WORK INSTRUCTIONS: All of the data needs to be reproduced with no alterations.

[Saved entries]
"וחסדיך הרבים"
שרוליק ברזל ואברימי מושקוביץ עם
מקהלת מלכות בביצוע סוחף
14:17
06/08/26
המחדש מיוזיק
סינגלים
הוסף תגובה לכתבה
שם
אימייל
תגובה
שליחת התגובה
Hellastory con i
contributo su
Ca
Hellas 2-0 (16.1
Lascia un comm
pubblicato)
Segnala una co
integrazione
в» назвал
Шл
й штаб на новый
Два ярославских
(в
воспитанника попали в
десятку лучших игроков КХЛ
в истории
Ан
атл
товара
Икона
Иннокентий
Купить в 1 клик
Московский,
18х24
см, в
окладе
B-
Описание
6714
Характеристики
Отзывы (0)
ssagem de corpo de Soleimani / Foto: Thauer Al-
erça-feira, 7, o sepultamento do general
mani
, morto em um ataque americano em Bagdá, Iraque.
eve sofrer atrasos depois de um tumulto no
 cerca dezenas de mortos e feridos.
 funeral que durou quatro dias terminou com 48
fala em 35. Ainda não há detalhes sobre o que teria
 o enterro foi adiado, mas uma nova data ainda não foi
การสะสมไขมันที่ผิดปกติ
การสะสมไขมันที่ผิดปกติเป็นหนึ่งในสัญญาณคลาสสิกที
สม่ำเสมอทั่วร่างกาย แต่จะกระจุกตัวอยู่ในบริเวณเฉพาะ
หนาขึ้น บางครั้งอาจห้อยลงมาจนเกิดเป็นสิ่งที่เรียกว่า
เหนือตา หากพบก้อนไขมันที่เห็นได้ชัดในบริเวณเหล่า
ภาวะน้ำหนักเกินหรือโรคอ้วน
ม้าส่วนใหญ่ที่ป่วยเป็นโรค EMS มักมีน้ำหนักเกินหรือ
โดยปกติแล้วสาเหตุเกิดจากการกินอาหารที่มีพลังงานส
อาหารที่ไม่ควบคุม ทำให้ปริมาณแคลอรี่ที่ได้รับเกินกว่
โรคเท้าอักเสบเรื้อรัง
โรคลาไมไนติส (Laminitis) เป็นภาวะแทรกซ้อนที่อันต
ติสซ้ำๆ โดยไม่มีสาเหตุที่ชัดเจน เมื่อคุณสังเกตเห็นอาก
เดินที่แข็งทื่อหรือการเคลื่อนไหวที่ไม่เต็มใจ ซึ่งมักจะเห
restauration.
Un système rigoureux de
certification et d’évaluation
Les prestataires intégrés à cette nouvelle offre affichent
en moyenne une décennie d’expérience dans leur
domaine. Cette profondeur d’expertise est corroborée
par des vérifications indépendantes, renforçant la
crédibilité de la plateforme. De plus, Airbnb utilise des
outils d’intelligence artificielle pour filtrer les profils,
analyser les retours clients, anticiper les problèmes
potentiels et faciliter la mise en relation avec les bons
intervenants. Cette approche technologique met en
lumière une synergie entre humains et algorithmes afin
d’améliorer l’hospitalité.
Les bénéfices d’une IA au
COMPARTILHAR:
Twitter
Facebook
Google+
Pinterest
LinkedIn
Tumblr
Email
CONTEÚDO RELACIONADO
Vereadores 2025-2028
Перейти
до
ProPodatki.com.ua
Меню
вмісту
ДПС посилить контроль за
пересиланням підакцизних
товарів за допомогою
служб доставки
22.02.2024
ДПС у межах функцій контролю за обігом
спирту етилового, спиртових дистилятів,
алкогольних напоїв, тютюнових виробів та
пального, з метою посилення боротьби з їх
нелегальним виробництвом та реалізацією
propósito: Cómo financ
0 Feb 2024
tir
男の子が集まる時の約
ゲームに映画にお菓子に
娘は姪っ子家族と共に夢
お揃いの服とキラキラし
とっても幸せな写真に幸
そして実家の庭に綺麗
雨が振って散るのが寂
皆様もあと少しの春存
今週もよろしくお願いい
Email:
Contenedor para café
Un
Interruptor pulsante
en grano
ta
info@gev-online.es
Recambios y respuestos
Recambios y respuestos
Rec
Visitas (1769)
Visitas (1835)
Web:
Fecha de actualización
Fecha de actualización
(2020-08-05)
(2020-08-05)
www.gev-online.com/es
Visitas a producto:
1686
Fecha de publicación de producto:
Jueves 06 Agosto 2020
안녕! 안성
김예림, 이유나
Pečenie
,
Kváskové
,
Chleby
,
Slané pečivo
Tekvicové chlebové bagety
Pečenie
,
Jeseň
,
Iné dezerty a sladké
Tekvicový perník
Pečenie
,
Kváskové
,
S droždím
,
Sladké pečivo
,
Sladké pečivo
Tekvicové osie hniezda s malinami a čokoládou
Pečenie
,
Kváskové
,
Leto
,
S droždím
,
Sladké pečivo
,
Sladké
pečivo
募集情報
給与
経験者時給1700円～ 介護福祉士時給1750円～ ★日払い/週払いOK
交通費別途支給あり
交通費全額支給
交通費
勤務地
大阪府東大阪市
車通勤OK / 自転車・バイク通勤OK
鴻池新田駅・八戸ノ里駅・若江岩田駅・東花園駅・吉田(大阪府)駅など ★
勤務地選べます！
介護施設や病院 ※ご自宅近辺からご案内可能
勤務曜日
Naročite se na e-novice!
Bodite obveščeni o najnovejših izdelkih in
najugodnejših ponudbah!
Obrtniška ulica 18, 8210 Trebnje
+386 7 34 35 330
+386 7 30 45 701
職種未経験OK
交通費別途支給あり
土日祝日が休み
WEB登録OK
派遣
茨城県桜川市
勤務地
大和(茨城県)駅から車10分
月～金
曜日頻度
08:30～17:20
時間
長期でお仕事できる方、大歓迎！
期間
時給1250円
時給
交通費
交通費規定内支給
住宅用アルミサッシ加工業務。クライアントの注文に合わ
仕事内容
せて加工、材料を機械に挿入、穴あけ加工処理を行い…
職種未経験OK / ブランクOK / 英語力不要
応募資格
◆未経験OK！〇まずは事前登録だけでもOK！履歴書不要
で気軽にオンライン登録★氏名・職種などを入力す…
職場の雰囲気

SOLUTION TO THIS EXERCISE:
"וחסדיך הרבים"
שרוליק ברזל ואברימי מושקוביץ עם
מקהלת מלכות בביצוע סוחף
14:17
06/08/26
המחדש מיוזיק
סינגלים
הוסף תגובה לכתבה
שם
אימייל
תגובה
שליחת התגובה
Hellastory con i
contributo su
Ca
Hellas 2-0 (16.1
Lascia un comm
pubblicato)
Segnala una co
integrazione
в» назвал
Шл
й штаб на новый
Два ярославских
(в
воспитанника попали в
десятку лучших игроков КХЛ
в истории
Ан
атл
товара
Икона
Иннокентий
Купить в 1 клик
Московский,
18х24
см, в
окладе
B-
Описание
6714
Характеристики
Отзывы (0)
ssagem de corpo de Soleimani / Foto: Thauer Al-
erça-feira, 7, o sepultamento do general
mani
, morto em um ataque americano em Bagdá, Iraque.
eve sofrer atrasos depois de um tumulto no
 cerca dezenas de mortos e feridos.
 funeral que durou quatro dias terminou com 48
fala em 35. Ainda não há detalhes sobre o que teria
 o enterro foi adiado, mas uma nova data ainda não foi
การสะสมไขมันที่ผิดปกติ
การสะสมไขมันที่ผิดปกติเป็นหนึ่งในสัญญาณคลาสสิกที
สม่ำเสมอทั่วร่างกาย แต่จะกระจุกตัวอยู่ในบริเวณเฉพาะ
หนาขึ้น บางครั้งอาจห้อยลงมาจนเกิดเป็นสิ่งที่เรียกว่า
เหนือตา หากพบก้อนไขมันที่เห็นได้ชัดในบริเวณเหล่า
ภาวะน้ำหนักเกินหรือโรคอ้วน
ม้าส่วนใหญ่ที่ป่วยเป็นโรค EMS มักมีน้ำหนักเกินหรือ
โดยปกติแล้วสาเหตุเกิดจากการกินอาหารที่มีพลังงานส
อาหารที่ไม่ควบคุม ทำให้ปริมาณแคลอรี่ที่ได้รับเกินกว่
โรคเท้าอักเสบเรื้อรัง
โรคลาไมไนติส (Laminitis) เป็นภาวะแทรกซ้อนที่อันต
ติสซ้ำๆ โดยไม่มีสาเหตุที่ชัดเจน เมื่อคุณสังเกตเห็นอาก
เดินที่แข็งทื่อหรือการเคลื่อนไหวที่ไม่เต็มใจ ซึ่งมักจะเห
restauration.
Un système rigoureux de
certification et d’évaluation
Les prestataires intégrés à cette nouvelle offre affichent
en moyenne une décennie d’expérience dans leur
domaine. Cette profondeur d’expertise est corroborée
par des vérifications indépendantes, renforçant la
crédibilité de la plateforme. De plus, Airbnb utilise des
outils d’intelligence artificielle pour filtrer les profils,
analyser les retours clients, anticiper les problèmes
potentiels et faciliter la mise en relation avec les bons
intervenants. Cette approche technologique met en
lumière une synergie entre humains et algorithmes afin
d’améliorer l’hospitalité.
Les bénéfices d’une IA au
COMPARTILHAR:
Twitter
Facebook
Google+
Pinterest
LinkedIn
Tumblr
Email
CONTEÚDO RELACIONADO
Vereadores 2025-2028
Перейти
до
ProPodatki.com.ua
Меню
вмісту
ДПС посилить контроль за
пересиланням підакцизних
товарів за допомогою
служб доставки
22.02.2024
ДПС у межах функцій контролю за обігом
спирту етилового, спиртових дистилятів,
алкогольних напоїв, тютюнових виробів та
пального, з метою посилення боротьби з їх
нелегальним виробництвом та реалізацією
propósito: Cómo financ
0 Feb 2024
tir
男の子が集まる時の約
ゲームに映画にお菓子に
娘は姪っ子家族と共に夢
お揃いの服とキラキラし
とっても幸せな写真に幸
そして実家の庭に綺麗
雨が振って散るのが寂
皆様もあと少しの春存
今週もよろしくお願いい
Email:
Contenedor para café
Un
Interruptor pulsante
en grano
ta
info@gev-online.es
Recambios y respuestos
Recambios y respuestos
Rec
Visitas (1769)
Visitas (1835)
Web:
Fecha de actualización
Fecha de actualización
(2020-08-05)
(2020-08-05)
www.gev-online.com/es
Visitas a producto:
1686
Fecha de publicación de producto:
Jueves 06 Agosto 2020
안녕! 안성
김예림, 이유나
Pečenie
,
Kváskové
,
Chleby
,
Slané pečivo
Tekvicové chlebové bagety
Pečenie
,
Jeseň
,
Iné dezerty a sladké
Tekvicový perník
Pečenie
,
Kváskové
,
S droždím
,
Sladké pečivo
,
Sladké pečivo
Tekvicové osie hniezda s malinami a čokoládou
Pečenie
,
Kváskové
,
Leto
,
S droždím
,
Sladké pečivo
,
Sladké
pečivo
募集情報
給与
経験者時給1700円～ 介護福祉士時給1750円～ ★日払い/週払いOK
交通費別途支給あり
交通費全額支給
交通費
勤務地
大阪府東大阪市
車通勤OK / 自転車・バイク通勤OK
鴻池新田駅・八戸ノ里駅・若江岩田駅・東花園駅・吉田(大阪府)駅など ★
勤務地選べます！
介護施設や病院 ※ご自宅近辺からご案内可能
勤務曜日
Naročite se na e-novice!
Bodite obveščeni o najnovejših izdelkih in
najugodnejših ponudbah!
Obrtniška ulica 18, 8210 Trebnje
+386 7 34 35 330
+386 7 30 45 701
職種未経験OK
交通費別途支給あり
土日祝日が休み
WEB登録OK
派遣
茨城県桜川市
勤務地
大和(茨城県)駅から車10分
月～金
曜日頻度
08:30～17:20
時間
長期でお仕事できる方、大歓迎！
期間
時給1250円
時給
交通費
交通費規定内支給
住宅用アルミサッシ加工業務。クライアントの注文に合わ
仕事内容
せて加工、材料を機械に挿入、穴あけ加工処理を行い…
職種未経験OK / ブランクOK / 英語力不要
応募資格
◆未経験OK！〇まずは事前登録だけでもOK！履歴書不要
で気軽にオンライン登録★氏名・職種などを入力す…
職場の雰囲気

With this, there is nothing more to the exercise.